Люба сделала вид, что не понимает.
— Так у тебя двое детей?
— Да, Ферко и…
— И оба самостоятельные?
— Ферко довольно самостоятельный, ему уже восемь.
— А маленькая?
— Эва?
— Да.
— Ей скоро пять. Жена приучила их к самостоятельности, потом сбежала.
Люба отпила вина.
Официант принес кофе.
Вика прикурил Любе сигарету.
Люба отпила кофе.
— Что мне нравится в тебе, Люба, не сигарета, конечно, а то, что ты… Мне нравится, Люба…
— Что тебе нравится?
— Если пойдет дождь, ты сообразишь спрятаться и под водосточную трубу.
Люба не сочла это оскорблением, она засмеялась так громко, что за соседним столиком на нее оторопело оглянулась молодая парочка.

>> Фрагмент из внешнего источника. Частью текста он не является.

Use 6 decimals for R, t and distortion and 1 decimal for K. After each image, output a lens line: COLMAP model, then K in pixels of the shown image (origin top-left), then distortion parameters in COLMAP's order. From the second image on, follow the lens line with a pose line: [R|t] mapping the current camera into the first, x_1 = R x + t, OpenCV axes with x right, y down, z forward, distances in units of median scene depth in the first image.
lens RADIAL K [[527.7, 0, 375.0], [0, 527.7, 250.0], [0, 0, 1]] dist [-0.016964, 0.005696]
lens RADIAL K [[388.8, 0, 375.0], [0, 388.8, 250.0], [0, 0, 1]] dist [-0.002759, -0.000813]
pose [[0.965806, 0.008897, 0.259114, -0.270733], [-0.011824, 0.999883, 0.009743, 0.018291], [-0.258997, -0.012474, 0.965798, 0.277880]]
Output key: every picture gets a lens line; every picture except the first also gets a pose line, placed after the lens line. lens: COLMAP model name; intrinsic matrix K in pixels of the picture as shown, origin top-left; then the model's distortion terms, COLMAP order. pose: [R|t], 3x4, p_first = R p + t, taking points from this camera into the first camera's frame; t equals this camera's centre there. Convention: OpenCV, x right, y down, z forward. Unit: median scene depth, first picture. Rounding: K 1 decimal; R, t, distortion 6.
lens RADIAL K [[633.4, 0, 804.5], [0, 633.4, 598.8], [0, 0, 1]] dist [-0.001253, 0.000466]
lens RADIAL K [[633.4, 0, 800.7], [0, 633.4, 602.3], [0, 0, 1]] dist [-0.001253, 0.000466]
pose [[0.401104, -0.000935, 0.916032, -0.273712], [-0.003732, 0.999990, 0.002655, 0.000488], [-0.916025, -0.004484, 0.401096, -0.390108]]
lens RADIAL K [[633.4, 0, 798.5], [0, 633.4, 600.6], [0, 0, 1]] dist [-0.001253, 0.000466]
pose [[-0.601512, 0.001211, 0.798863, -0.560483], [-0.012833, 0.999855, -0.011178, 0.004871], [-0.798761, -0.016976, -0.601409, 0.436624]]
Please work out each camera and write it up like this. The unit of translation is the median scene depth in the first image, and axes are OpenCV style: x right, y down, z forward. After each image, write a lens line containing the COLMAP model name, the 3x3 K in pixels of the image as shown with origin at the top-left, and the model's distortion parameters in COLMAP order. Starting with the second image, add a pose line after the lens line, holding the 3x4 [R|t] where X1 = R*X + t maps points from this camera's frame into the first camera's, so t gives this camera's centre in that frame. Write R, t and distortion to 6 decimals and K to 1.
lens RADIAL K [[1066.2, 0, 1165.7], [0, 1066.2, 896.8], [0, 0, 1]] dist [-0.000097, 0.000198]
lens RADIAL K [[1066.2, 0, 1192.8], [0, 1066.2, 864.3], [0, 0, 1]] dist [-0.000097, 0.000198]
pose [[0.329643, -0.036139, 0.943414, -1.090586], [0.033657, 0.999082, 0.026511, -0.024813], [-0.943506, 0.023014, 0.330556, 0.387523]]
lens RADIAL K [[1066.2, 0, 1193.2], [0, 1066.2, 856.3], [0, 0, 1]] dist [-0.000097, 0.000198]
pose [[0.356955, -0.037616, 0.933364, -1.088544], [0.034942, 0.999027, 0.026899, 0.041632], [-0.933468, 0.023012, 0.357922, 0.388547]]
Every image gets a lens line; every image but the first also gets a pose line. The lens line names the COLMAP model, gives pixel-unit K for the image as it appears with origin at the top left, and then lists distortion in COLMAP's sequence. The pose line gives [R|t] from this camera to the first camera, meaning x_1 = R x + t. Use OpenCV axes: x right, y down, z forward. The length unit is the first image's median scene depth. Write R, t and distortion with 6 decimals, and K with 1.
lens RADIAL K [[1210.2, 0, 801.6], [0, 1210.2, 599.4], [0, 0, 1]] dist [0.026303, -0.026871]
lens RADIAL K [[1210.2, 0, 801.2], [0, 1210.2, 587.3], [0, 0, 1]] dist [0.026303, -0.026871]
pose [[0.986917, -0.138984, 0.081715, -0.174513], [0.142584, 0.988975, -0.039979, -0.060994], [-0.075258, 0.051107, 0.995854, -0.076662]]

Люба мне нравится, подумал Вика, с ней хорошо. Вон молодая парочка — они должны отбирать, что сказать друг другу. Не то что мы… Мы можем говорить, что угодно… Вика оценивающе посмотрел на Любу. Не первой молодости, но и не стара еще, об этом и речи быть не может. Год была замужем за каким-то студентом, он ее бросил, ушел к другой и, говорят, больше жениться не собирается. Набрался немножко здравого смысла, осторожности… Может быть, и от Любы, не все ли равно! Ей хочется замуж, но она всегда и даже здесь делает вид, что это для нее не самое важное.
Люба молча курила сигарету, пила вино, кофе, смотрела вокруг себя с солидным видом — еще более солидным, чем этот солидный бар смотрел на своих посетителей.
— Что с тобой, Люба?
— Пойдем?
— Домой?
— Нет, погулять.
— Мы уже гуляли.
— Пойдем еще!
Ушли и довольно долго бродили по раскопанным улицам, погруженные в себя. (Несколько дней не было дождя, улицы подсохли, кучи земли, выброшенной из мокрых котлованов, тоже высохли, в воздухе чувствовалась предвесенняя прохлада.) Они ходили, бродили, выслушивая замечания от пьяных, постарше и помоложе их.
После этого день бежал за днем, неделя за неделей, иногда Вике было немного досадно, что его Ферко все не приводит друга. Вика и сам не знал почему, но в присутствии Любы он забывал про сына и про Эву, и, только когда он видел глыбу бетона, ему приходило на ум пештянское «Встань и иди!». Время шло, на Смарагдовой улице перед корпусом 4 «Б» светились фонари дневного света; Вика возвращался домой вместе с Любой.